As the industry grows, the gradual increase in capital requirements will serve two purposes. First, it will build capacity in the industry to take on more risk. When considering the large energy projects that are under way in Ghana, whose value runs into the hundreds of millions of dollars, the minimum capital for the Ghanaian insurance industry as whole can only cover a small percentage, resulting in premiums going to overseas providers. Second, it will spur consolidation in the sector, as the smaller firms that are not able to raise the capital will merge or be acquired.
Risk Supervision
The second move by the regulator expected at the end of 2016 is a shift towards risk-based supervision, which the NIC initiated in 2012 by requiring companies to electronically file more robust risk management documents. The regulator is now on the path to implement the 26 core principles developed by the International Association of Insurance Supervisors. Risk-based supervision is common in many countries, but full adoption of these principles would put Ghana on the forefront of insurance regulation in sub-Saharan Africa.
In January 2016 the NIC implemented a risk solvency framework, which is intended to strengthen risk-based supervision with a move to higher risk-based capital requirements. A risk-based component, expressed as the capital adequacy ratio (CAR), seeks to match the amount of capital required by the firm to its size and the level of risk that the firm has taken on.
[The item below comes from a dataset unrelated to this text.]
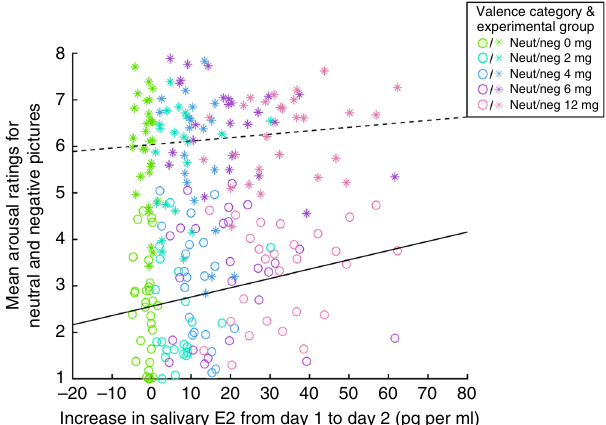
Fig. 4 Linear regression between E2 increases and mean arousal ratings. Negative pictures are represented by asterisks, neutral pictures by circles. Colors represent experimental groups ( N = 123). A signi fi cant positive linear relationship was observed between salivary E2 increase and arousal ratings for neutral pictures (solid line; p corr = .015) but not negative pictures (dashed line; p corr =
The NIC increased the CAR from 130% in 2015 to 150% in 2016. “The regulators are asking firms to submit the details of their principal offices to comply with four critical functions: actuarial, risk management, audit and compliance,” Kwame Asare Nkansah-Abankwah, actuarial analyst at Hollard Insurance Ghana, told OBG. “Now, we are submitting details. By the end of 2016, we will be measured based on the minimum capital requirements and CARs.”
An additional requirement of the risk solvency framework is the annual submission of a financial condition report (FCR). Topics covered by the FCR include risk management and internal controls, solvency and investment. To prepare the market for this focus on risk, the NIC issued a governance and risk management framework in 2015.
Coming Years
The NIC is working diligently to ready Ghana’s growing insurance sector for the world of tomorrow. New high-risk endeavours stemming primarily from the energy sector will offer more opportunities for the sector, but also present a significant increase in complexity and risk. Together, the new governance framework, risk-based supervision, more stringent capital requirements and other measures will prepare the sector for the challenges that lie ahead. Reflecting this new chapter in the sector’s history, a replacement to the 2006 Insurance Act is expected to be passed by early 2017. This new insurance statute is likely to codify the changes the NIC has put in place and provide the sector with the legal foundation that it requires to attract investment.